Juxtaposition: the placement of two or more things side by side.
This morning, along the meadow edge, I noticed a lone daylily in bloom, its buds somehow missed by the deer. What a blessing, I said to myself, and perhaps more blossoms to come if the deer don’t eat them. True to its name, the daylily’s glorious colors and whorls of petals surrounding the stamens and pistil only last for one day.
#
I’m reading The Measure of a Life: Diaries of a Mennonite Farm Wife, 1920-2000, by Ruth Martin Hostetter and edited by her daughter Mary Alice Hostetter, a writing colleague of mine.

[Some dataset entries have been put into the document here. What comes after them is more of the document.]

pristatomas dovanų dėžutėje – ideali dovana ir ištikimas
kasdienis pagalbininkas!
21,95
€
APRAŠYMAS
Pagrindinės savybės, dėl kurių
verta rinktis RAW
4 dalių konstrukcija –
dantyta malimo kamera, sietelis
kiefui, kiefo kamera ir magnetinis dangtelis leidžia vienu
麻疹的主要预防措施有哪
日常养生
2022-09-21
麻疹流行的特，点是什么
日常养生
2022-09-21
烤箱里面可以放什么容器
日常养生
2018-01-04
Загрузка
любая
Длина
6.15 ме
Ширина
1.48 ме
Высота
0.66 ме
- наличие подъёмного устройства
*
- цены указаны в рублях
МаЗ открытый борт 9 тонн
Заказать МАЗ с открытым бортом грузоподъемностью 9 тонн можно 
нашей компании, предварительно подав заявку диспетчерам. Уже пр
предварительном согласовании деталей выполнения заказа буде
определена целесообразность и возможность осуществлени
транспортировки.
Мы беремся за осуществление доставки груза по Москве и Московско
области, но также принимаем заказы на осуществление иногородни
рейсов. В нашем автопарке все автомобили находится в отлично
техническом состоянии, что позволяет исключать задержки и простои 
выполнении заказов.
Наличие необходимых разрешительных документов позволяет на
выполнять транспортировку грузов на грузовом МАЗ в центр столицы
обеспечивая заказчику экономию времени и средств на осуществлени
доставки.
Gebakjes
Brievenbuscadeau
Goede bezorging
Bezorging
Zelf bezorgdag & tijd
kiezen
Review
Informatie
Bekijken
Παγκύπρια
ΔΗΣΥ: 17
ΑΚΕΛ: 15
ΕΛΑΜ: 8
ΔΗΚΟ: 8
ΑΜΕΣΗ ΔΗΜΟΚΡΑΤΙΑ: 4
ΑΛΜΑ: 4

From the age of fifteen until days before her death in 2000 at age 95, this Lancaster County, Pennsylvania farm wife chronicled births and deaths, the weather—especially if good or bad for drying the wash—numbers of eggs cleaned for sale and prices, bushels of produce, cakes baked, chickens dressed, and food preserved. She also noted local, national, and international news.
The entries are brief and to the point, the unvarnished truth, as my grandmother also named Ruth used to say. Ruth Martin Hostetter was as likely to note her children helping with chores or doing well in school as she was their illnesses, missteps, and occasional pranks. Between 1928 and 1950, she bore twelve children and one stillborn.

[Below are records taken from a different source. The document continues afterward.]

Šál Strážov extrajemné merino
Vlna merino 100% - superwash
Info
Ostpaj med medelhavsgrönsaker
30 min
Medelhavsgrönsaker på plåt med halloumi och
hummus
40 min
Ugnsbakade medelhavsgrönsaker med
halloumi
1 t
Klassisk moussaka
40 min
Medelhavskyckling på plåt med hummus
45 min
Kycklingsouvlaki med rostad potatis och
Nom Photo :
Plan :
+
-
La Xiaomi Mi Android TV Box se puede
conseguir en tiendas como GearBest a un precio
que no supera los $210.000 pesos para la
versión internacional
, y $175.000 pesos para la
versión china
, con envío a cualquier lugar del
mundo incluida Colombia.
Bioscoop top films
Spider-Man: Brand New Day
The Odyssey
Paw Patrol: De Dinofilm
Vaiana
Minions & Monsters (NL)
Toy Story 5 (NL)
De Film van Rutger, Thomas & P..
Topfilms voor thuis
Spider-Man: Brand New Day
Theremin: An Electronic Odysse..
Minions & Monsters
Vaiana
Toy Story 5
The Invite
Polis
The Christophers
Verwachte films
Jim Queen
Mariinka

8/17/38 Wednesday: Very hot, had a shower about supper. I got up about 1:00 and Eby [Ruth’s husband] about 1:30. Eby helped make things ready. Everything went along fine till our baby arrived about 6:00 and to our sorrow and disappointment it was stillborn. Eby called Mabel and she came over and dressed it after the undertaker was through. After the children all saw it, Eby and the undertaker buried its dear little body in Hershey’s cemetery. It was a long sad day for me….
#
Later this afternoon, Keith and I will stand graveside with others as one of the members of our church buries his wife. She was a little older than us, a participant in Women’s Ministry activities, and a teller of the unvarnished truth. I can see husband and wife sitting side by side in church and imagine their time together being as dear as the daylily.
What juxtaposition did you have today?